26. Street Trash (New York, 1987): Busy steadicam operator J. Michael Muro delivers a giddy, gory classic about tainted booze turning winos into screeching piles of day-glow goo. It's funny, offensive, and gruesome, and makes me wish Muro had directed more features.

25. Return of the Aliens: The Deadly Spawn (New Jersey, 1983): There are a lot of deadly serious films in this portion of the list, but this one is a straight-up, old-fashioned monster movie about flesh-eating alien invaders. It's fun, funny, and boasts some unbelievably accomplished special effects given the budget.

24. Ganja & Hess (New York, 1973): Director/screenwriter/actor Bill Gunn's take on the vampire mythos is considered refreshingly off-kilter by some, boring by others. Night of the Living Dead star Duane Jones (in his only other major starring role) is an anthropologist infected with a vampiric disease after being stabbed with an ancient dagger by his loony new assistant (Gunn). From there, the film turns into a meditation on Jones' struggle with his blood "addiction" and his relationship with Gunn's confounding widow (Marlene Clark).

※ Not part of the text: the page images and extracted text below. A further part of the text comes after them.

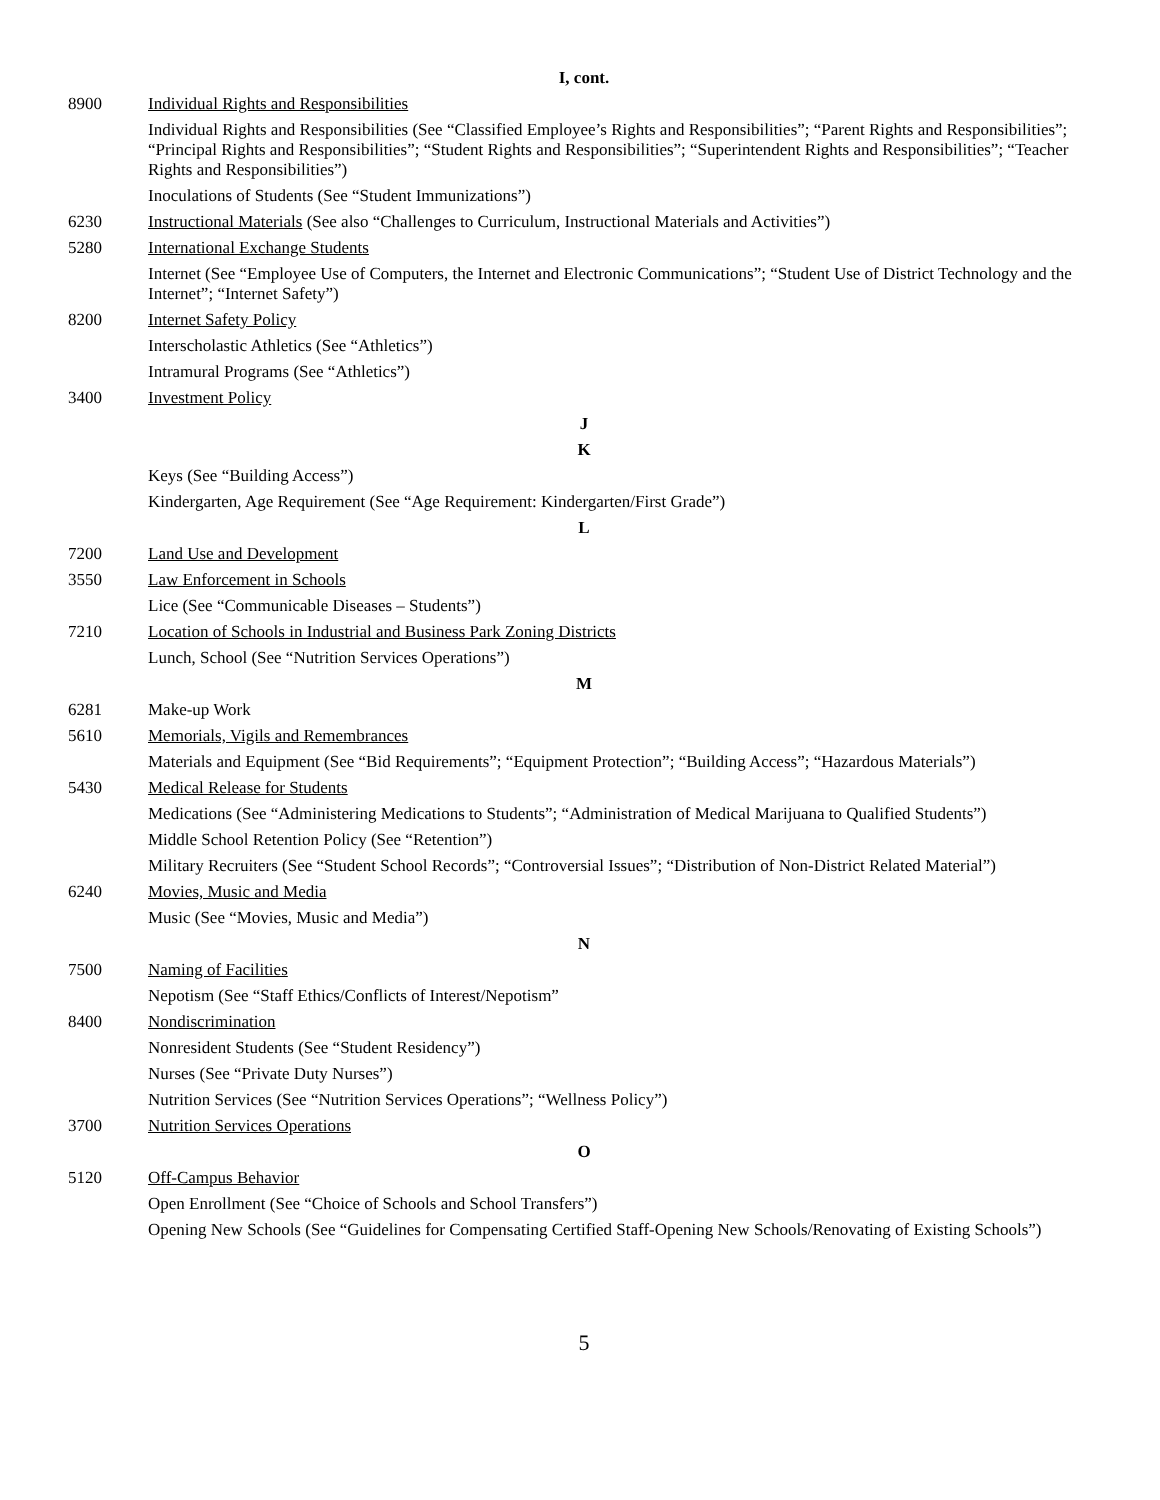I, cont.
8900 Individual Rights and Responsibilities
Individual Rights and Responsibilities (See “Classified Employee’s Rights and Responsibilities”; “Parent Rights and Responsibilities”; “Principal Rights and Responsibilities”; “Student Rights and Responsibilities”; “Superintendent Rights and Responsibilities”; “Teacher Rights and Responsibilities”)
Inoculations of Students (See “Student Immunizations”)
6230 Instructional Materials (See also “Challenges to Curriculum, Instructional Materials and Activities”)
5280 International Exchange Students
Internet (See “Employee Use of Computers, the Internet and Electronic Communications”; “Student Use of District Technology and the Internet”; “Internet Safety”)
8200 Internet Safety Policy
Interscholastic Athletics (See “Athletics”)
Intramural Programs (See “Athletics”)
3400 Investment Policy
J
K
Keys (See “Building Access”)
Kindergarten, Age Requirement (See “Age Requirement: Kindergarten/First Grade”)
L
7200 Land Use and Development
3550 Law Enforcement in Schools
Lice (See “Communicable Diseases – Students”)
7210 Location of Schools in Industrial and Business Park Zoning Districts
Lunch, School (See “Nutrition Services Operations”)
M
6281 Make-up Work
5610 Memorials, Vigils and Remembrances
Materials and Equipment (See “Bid Requirements”; “Equipment Protection”; “Building Access”; “Hazardous Materials”)
5430 Medical Release for Students
Medications (See “Administering Medications to Students”; “Administration of Medical Marijuana to Qualified Students”)
Middle School Retention Policy (See “Retention”)
Military Recruiters (See “Student School Records”; “Controversial Issues”; “Distribution of Non-District Related Material”)
6240 Movies, Music and Media
Music (See “Movies, Music and Media”)
N
7500 Naming of Facilities
Nepotism (See “Staff Ethics/Conflicts of Interest/Nepotism”
8400 Nondiscrimination
Nonresident Students (See “Student Residency”)
Nurses (See “Private Duty Nurses”)
Nutrition Services (See “Nutrition Services Operations”; “Wellness Policy”)
3700 Nutrition Services Operations
O
5120 Off-Campus Behavior
Open Enrollment (See “Choice of Schools and School Transfers”)
Opening New Schools (See “Guidelines for Compensating Certified Staff-Opening New Schools/Renovating of Existing Schools”)
5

It was released under a variety of titles in re-edited form; seek out the director's cut.

23. The Premonition (Mississippi, 1976): New Yorker Robert Allen Schnitzer headed south to make this odd little gem about a disturbed woman and her carnival clown boyfriend (the great Richard Lynch) abducting the woman's young daughter from her adoptive parents. 

22. Homebodies (Ohio, 1974): As relevant as it was then, Homebodies is a rare genre flick that addresses the silver-haired set. Faced with eviction when their Cincinnati apartment complex is targeted for demolition as part of an urban renewal initiative, a group of elderly tenants begin murdering the gentrifying interlopers trying to dispossess them.

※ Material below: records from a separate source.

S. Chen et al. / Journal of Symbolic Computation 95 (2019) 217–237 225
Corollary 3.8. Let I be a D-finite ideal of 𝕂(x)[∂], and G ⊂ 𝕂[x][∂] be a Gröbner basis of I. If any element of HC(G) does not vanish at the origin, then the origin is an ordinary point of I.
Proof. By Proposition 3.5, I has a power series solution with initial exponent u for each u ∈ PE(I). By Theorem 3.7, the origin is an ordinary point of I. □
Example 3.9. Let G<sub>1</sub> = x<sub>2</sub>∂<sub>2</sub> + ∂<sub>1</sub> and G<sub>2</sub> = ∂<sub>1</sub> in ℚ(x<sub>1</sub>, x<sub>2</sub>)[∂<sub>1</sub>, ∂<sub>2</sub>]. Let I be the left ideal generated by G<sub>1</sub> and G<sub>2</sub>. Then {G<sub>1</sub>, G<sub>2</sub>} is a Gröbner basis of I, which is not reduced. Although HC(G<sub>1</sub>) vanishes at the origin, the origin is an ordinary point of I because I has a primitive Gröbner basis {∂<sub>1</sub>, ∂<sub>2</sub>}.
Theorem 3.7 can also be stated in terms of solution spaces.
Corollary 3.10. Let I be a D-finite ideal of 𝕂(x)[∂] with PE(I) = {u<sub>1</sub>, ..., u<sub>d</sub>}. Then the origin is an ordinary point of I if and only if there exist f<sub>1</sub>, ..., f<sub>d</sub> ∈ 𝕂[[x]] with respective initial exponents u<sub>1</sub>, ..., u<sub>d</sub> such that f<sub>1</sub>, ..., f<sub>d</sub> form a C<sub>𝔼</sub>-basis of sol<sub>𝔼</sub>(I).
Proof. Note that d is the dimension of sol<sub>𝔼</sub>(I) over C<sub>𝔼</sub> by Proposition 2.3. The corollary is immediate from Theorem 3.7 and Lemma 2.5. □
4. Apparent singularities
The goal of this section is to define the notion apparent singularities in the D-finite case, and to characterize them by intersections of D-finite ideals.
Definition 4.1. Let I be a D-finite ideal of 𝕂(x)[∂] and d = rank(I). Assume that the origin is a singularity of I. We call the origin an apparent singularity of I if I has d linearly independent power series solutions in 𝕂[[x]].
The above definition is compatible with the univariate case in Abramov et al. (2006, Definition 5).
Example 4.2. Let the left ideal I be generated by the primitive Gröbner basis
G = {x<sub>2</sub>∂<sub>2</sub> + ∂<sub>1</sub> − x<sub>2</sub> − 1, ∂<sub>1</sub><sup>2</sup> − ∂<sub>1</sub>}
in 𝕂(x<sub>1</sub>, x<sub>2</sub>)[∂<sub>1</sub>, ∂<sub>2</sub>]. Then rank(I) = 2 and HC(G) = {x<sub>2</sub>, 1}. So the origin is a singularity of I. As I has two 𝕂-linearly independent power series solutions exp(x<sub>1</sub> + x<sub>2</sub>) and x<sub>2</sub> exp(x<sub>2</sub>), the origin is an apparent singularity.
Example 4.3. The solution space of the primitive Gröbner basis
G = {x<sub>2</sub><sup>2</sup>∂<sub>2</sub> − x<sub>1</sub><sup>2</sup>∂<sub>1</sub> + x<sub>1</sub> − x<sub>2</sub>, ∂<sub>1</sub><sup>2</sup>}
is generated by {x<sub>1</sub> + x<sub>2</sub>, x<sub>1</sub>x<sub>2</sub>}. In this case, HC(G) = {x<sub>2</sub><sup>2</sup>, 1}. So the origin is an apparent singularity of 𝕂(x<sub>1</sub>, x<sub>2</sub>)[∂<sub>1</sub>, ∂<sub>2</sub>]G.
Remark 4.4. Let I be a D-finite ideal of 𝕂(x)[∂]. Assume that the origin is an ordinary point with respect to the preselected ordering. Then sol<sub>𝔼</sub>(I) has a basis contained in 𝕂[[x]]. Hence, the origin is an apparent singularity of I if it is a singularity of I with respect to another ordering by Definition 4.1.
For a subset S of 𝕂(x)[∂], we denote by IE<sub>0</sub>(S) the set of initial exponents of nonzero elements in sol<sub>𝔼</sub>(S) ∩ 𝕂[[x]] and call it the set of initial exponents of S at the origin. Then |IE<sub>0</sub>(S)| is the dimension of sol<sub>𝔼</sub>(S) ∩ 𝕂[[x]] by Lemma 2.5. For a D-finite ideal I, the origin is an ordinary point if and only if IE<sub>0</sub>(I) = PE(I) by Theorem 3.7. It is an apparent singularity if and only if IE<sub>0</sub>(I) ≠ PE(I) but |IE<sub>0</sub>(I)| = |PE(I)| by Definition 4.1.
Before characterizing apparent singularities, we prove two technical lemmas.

21. Let's Scare Jessica to Death (Connecticut, 1971): Slightly over-the-hill flower children encounter the living dead (or are they?) in the picturesque New England town where they've relocated. Although it's not a "big" enough title to make the top 10, this slice of weirdness from Bang the Drum Slowly director John D. Hancock is one of my personal favorites.














  1. Deathdream is so great. Nice to see "Jessica" so high up on the list too...

  2. I remember #28 Grizzly from my youth when it showed as a TV movie. I do still like it, here 39 years later.

    Thanks for these lists, even this long after posting!